Beginning a list of green-competent lighting designers:  I am Pro-Professional!  (warning-- link has some expletives)

Lighting is a very personal and sensitive part of the home environment.  Many of our clients pay particular attention to lighting quality and design.  They also learn from and trust our lighting consultants.  I have been looking for some lighting designers that I can trust provide by default a functional, practical, and quantitatively modeled design that meets the needs of our clients and is energy efficient.  Here are three that I've found.

The one person on this list that I've met.  He gives lots of classes in lighting, and even some for AIA credit (I remembered Erica!).

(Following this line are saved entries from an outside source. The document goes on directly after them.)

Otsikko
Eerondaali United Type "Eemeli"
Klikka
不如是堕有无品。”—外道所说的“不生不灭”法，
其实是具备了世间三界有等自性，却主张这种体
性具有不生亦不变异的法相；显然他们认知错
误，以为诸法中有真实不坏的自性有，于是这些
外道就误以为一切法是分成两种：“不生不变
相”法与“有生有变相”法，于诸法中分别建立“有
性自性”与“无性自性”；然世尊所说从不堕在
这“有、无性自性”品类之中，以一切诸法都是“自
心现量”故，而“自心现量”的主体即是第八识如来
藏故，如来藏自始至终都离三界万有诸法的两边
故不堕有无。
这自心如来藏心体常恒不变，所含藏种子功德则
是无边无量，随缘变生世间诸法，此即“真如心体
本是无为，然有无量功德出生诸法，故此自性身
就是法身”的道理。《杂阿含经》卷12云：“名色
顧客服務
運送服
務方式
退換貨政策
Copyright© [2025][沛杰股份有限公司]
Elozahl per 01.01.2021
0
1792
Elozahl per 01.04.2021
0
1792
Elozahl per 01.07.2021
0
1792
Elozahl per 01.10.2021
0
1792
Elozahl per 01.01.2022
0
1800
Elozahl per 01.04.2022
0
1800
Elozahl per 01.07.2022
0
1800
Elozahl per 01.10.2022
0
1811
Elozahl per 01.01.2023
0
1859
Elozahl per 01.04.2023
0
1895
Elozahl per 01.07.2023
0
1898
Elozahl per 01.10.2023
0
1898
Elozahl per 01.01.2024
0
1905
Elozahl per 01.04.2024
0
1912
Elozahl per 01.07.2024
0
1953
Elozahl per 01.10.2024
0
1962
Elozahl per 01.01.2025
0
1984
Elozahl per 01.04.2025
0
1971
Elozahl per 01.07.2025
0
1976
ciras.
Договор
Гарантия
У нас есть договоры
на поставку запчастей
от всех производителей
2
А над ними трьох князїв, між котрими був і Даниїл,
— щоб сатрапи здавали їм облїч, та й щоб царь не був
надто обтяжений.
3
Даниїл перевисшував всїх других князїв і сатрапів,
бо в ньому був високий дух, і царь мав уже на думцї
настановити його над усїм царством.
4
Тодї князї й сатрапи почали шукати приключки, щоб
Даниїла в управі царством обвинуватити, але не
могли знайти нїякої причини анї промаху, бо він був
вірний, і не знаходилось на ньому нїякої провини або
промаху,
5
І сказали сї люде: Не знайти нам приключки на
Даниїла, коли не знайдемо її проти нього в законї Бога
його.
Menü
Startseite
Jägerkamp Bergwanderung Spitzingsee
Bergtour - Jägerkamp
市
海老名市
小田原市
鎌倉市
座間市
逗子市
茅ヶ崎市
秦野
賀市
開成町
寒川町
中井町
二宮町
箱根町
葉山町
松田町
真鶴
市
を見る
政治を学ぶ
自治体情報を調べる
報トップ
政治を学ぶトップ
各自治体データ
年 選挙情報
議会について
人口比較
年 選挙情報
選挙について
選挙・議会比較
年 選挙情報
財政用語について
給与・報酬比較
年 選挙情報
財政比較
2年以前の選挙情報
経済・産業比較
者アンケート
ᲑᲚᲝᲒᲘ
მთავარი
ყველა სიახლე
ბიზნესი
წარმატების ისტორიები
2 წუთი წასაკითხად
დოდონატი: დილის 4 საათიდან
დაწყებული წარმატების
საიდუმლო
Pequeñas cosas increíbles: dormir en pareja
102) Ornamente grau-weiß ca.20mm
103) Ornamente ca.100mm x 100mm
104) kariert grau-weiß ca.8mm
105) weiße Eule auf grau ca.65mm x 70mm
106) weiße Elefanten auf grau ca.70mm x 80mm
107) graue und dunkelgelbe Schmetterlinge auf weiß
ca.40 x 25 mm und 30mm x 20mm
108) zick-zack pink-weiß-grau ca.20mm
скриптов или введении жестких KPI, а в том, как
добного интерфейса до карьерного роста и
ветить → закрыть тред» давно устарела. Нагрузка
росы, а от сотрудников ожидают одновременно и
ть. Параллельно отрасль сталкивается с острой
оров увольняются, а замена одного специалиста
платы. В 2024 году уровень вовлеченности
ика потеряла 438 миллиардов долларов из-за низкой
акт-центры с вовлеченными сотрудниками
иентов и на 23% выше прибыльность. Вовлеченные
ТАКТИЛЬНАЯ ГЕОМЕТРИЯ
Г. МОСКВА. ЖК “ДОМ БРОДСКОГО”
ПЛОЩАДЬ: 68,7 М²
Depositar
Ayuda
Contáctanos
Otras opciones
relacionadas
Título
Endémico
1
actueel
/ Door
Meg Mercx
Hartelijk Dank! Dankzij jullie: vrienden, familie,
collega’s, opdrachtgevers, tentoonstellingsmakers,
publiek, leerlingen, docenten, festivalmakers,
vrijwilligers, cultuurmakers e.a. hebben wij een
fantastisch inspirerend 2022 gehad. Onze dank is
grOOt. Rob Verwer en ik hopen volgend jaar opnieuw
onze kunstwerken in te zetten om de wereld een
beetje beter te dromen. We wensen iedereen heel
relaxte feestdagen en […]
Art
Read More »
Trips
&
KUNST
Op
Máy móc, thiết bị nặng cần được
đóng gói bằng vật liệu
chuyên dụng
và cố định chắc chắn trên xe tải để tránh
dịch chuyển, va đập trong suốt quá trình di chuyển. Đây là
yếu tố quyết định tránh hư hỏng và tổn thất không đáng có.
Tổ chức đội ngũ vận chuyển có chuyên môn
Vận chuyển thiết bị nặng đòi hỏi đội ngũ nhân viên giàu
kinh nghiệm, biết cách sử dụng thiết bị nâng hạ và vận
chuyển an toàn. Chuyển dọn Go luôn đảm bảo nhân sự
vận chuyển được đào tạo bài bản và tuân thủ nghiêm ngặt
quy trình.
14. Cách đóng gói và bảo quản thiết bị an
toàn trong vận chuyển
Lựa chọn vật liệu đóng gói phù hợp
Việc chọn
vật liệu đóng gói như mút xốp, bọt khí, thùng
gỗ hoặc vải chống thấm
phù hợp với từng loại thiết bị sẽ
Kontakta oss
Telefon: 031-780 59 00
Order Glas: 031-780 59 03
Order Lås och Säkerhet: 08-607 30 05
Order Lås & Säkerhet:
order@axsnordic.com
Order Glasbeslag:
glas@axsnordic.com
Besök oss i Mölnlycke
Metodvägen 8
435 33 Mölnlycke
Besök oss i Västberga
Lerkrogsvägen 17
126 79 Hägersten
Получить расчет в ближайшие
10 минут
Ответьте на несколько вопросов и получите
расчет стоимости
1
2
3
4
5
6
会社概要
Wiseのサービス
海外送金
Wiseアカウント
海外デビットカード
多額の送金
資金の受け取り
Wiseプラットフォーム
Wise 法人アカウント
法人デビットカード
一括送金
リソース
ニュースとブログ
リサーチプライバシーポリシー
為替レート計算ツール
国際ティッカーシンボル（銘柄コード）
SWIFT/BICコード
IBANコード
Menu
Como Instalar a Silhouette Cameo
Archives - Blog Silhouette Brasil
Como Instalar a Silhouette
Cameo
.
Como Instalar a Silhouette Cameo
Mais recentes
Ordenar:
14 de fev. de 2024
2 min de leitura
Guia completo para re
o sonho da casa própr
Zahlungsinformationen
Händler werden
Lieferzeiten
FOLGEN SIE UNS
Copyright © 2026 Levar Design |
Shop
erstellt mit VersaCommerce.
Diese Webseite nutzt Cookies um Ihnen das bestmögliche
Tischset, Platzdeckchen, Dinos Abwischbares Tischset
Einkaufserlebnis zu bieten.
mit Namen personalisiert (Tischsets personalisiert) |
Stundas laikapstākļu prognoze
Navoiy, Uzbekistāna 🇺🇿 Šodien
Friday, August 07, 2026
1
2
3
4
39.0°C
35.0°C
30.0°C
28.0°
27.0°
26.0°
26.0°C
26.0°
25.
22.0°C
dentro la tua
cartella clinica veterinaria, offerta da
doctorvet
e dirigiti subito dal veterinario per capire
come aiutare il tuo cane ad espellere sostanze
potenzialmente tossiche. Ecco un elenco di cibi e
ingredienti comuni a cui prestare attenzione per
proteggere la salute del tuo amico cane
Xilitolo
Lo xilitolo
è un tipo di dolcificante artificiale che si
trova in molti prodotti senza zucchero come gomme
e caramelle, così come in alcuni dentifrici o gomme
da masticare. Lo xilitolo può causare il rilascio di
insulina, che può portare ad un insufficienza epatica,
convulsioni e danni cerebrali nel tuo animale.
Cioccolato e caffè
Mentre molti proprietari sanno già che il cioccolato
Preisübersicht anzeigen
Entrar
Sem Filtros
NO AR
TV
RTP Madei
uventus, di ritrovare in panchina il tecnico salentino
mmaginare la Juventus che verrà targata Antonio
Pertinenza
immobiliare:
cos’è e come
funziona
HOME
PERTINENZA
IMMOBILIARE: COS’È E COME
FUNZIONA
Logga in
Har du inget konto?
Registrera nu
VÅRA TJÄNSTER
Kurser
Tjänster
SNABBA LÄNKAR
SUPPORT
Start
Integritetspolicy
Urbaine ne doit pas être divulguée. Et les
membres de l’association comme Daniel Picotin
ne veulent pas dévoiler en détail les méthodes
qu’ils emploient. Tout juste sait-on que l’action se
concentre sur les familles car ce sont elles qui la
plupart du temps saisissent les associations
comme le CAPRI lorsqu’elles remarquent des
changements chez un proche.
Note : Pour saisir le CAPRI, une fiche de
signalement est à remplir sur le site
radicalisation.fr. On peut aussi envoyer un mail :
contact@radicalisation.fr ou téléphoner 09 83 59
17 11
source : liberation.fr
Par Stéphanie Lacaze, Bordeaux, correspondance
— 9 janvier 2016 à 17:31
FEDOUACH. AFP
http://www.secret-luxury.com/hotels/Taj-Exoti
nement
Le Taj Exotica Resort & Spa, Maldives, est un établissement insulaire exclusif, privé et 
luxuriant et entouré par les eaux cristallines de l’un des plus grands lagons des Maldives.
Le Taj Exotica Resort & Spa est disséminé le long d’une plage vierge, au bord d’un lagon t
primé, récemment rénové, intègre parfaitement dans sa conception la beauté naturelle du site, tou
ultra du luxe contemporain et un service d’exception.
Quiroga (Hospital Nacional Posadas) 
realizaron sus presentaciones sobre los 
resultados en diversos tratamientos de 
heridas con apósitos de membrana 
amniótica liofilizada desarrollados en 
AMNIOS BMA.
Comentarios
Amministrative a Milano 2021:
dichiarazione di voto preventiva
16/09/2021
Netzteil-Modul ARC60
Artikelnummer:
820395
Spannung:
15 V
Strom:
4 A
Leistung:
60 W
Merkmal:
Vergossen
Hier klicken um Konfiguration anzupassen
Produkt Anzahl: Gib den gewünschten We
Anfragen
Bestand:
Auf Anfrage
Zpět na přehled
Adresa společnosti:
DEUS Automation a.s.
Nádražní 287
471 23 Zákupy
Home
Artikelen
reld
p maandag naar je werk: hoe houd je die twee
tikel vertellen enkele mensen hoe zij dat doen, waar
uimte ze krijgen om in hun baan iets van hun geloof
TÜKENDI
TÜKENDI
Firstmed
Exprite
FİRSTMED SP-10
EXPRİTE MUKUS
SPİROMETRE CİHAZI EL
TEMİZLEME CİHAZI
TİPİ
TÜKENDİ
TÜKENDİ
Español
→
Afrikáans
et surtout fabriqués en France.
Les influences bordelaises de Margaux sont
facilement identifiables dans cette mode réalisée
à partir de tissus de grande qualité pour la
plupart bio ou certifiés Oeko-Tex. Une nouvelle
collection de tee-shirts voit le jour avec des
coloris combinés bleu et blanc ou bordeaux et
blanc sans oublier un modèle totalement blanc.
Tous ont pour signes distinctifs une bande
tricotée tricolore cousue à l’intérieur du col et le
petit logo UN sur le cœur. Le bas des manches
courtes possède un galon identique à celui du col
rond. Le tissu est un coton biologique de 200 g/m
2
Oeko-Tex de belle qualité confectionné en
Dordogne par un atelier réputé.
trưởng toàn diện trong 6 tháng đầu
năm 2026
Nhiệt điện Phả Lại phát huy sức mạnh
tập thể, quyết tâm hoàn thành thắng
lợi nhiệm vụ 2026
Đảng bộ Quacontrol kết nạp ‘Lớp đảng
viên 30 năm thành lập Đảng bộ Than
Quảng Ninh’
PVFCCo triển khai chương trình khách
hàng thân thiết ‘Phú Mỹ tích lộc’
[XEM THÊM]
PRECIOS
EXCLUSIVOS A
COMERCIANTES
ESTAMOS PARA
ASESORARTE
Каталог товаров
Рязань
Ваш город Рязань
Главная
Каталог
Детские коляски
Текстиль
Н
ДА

Loisos+Ubbelohde in Alameda

Integrated Design Associates in San Jose

Okay, That's quite enough for now.

Monday, December 7, 2009

Inaugural Post-- VOC's

VOC's: Volatile Organic Compounds

What are they?
Volatile Organic Compounds turn out to be a very broad array of chemicals, most of which have little to no researched health impacts. There are a few that do, however, and those are the ones we're worried about in the least. The others we're avoiding based on the precautionary approach-- that is, we're not sure that there will be harm from something/some process, but if we avoid that thing/process altogether, then we know there won't be harm (problem solved!).

Ok, so again, what are we talking about here:
The one we hear most about is formaldehyde-- the stuff in which they used to embalm the Egyptian mummies (and still used as a preservative today), and the same stuff which aspartame sweetener turns into in our stomachs (10% turns to formaldehyde). Those in the industry sometimes call it HCHO, after its chemical formula, but I prefer its anagram, “COHH”, since it’s a bit more onomatopoetic, as you will soon see.

Health impacts of COHH:
Formaldehyde is a nasty little bugger for human health. Exposure to it in significant concentrations generally produces irritation of the eyes and throat, coughing, difficulty breathing, etc. To sensitive populations, lower concentrations are known to incite asthma episodes, allergic reactions, rashes, and fatigue. Lastly, it has been shown to be a carcinogen in proxy humans, i.e. mice.

Other nasties:
There are myriad other indoor air pollutants that have documented health impacts (and by myriad, I mean more like 90).